To me, this seems to indicate that the ancient Romans took religion much less seriously, and to me, that's close to saying that very many of them didn't believe in religion or the supernatural at all. Of course, here as always and everywhere, we can only guess what others truly believe. We can only infer from their actions and statements as to their beliefs.

Sunday, September 16, 2012

Open Letter to R Joseph Hoffmann

(Originallly posted on Dr Hoffmann's blog, as a comment on these collected remarks of his. Reprinted here with slight corrections)

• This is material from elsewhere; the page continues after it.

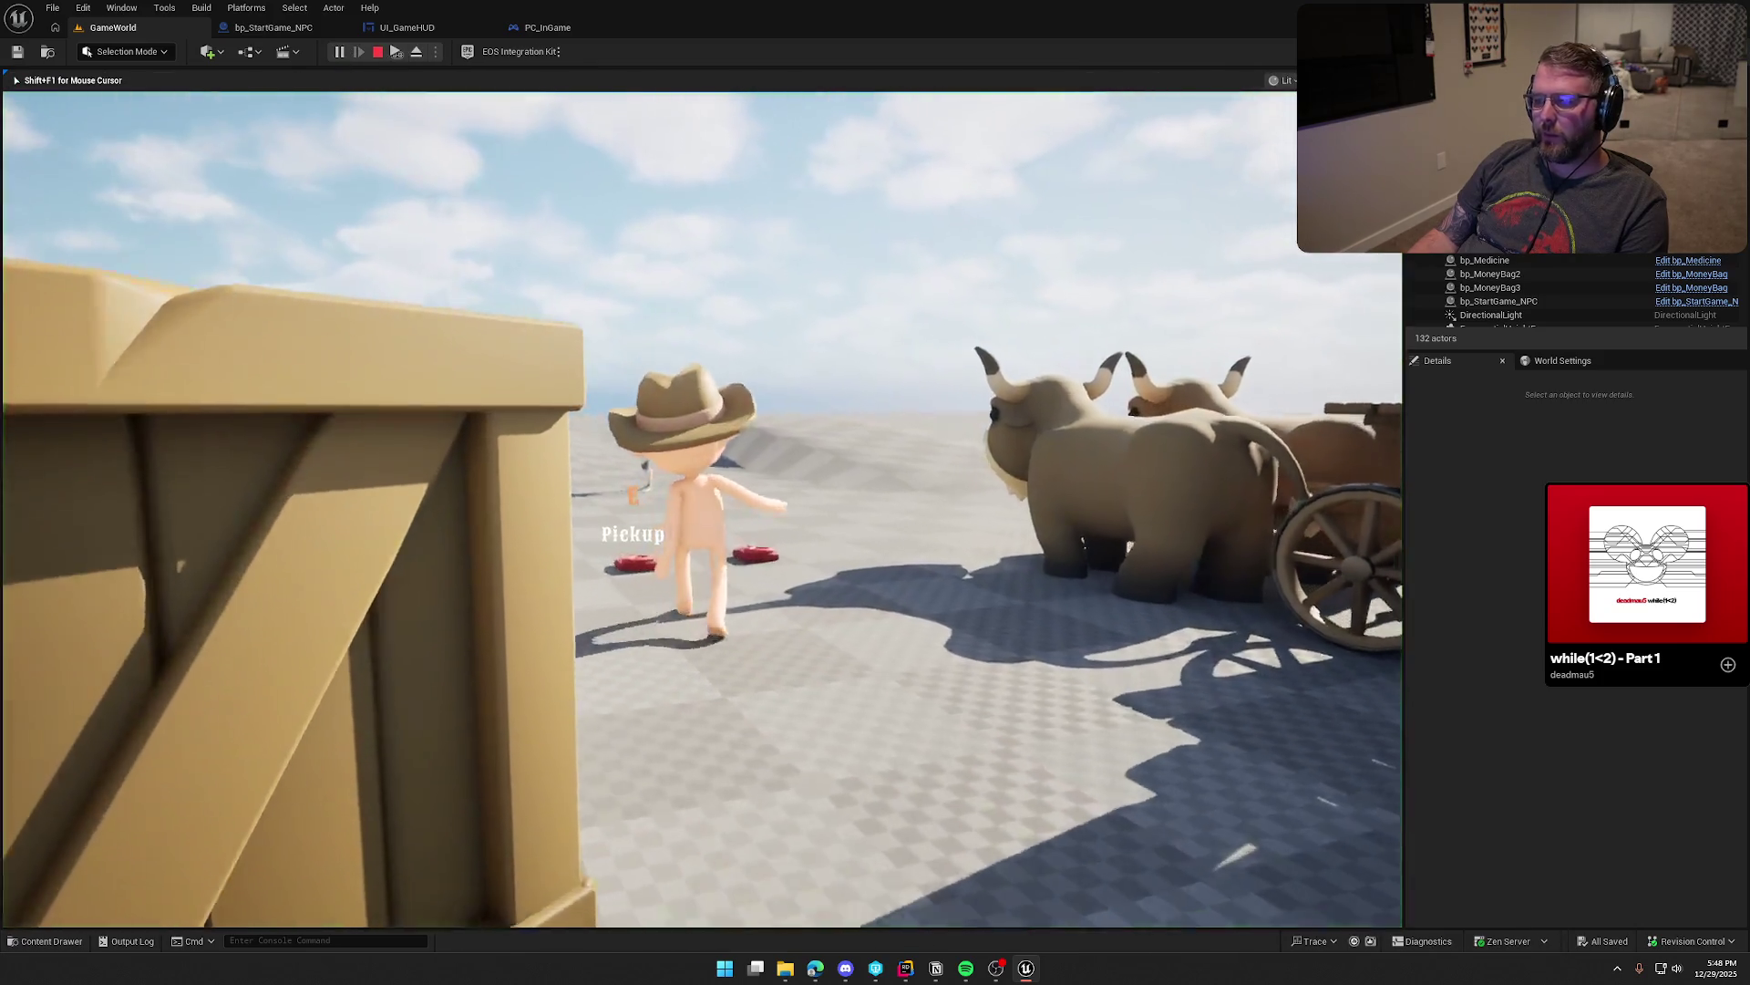
{"action": "key", "text": "w"}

You have much to say about Terry Jones that is very illuminating. And it was very tempting at first to go along with your suggestion of arresting him. But only at first, and the more I think about it the more opposed I am to it. You say “no one realistically” believes that a USA is coming where it would be a crime to burn Bibles. But because the law is a great stupid lumbering beast, and not an ethereal spirit with all of the wisdom of Oliver Wendell Holmes, arresting Terry Jones for his hateful stunts would be a big lurching step in the direction of that USA. That’s how this beast works: crack down on expression you don’t like, and it makes it easier for them to crack down on yours. Sauce for both goose and gander. Blind justice, a stupid lumbering beast, a Brontosaurus disguised as a pretty blindfolded lady.

And if we’re going to arrest people for inciting Muslims, we really need to arrest W and many members of his administration before we get around to relatively small fry like Jones. They did much, much more damage than Jones, and holding them accountable for their crimes would do much, much more to show Muslims that we respect them.

Although it would involve chiming in to some degree with people we find quite ghastly — indeed, although it would involve to some degree chiming in with Terry Jones himself instead of arresting him as we would like to do — we need to address those mostly young men who are angry and falsely pious enough to kill for any real or perceived insult to their religion. Yes, Jones is inciting them. But it’s a problem which must be addressed that they are so easily incited that an empty-headed bumpkin like Jones, or the mention of a stupid YouTube video which I’m sure most of them have never seen — have you seen it? I haven’t — or the pronouncement of one of their leaders about a fine novel by an Indian-British-American novelist which neither the leader nor they have read, will induce them to murder. Something needs to get their attention. Just as Western bumpkins need to be educated about crucial facts such as that the great majority of Muslims, even including the duly-elected heads of state of the Arab Spring, condemned with the usual ignorant haste by Western bumpkins great and small, really do condemn the actions of those mostly-young fanatics.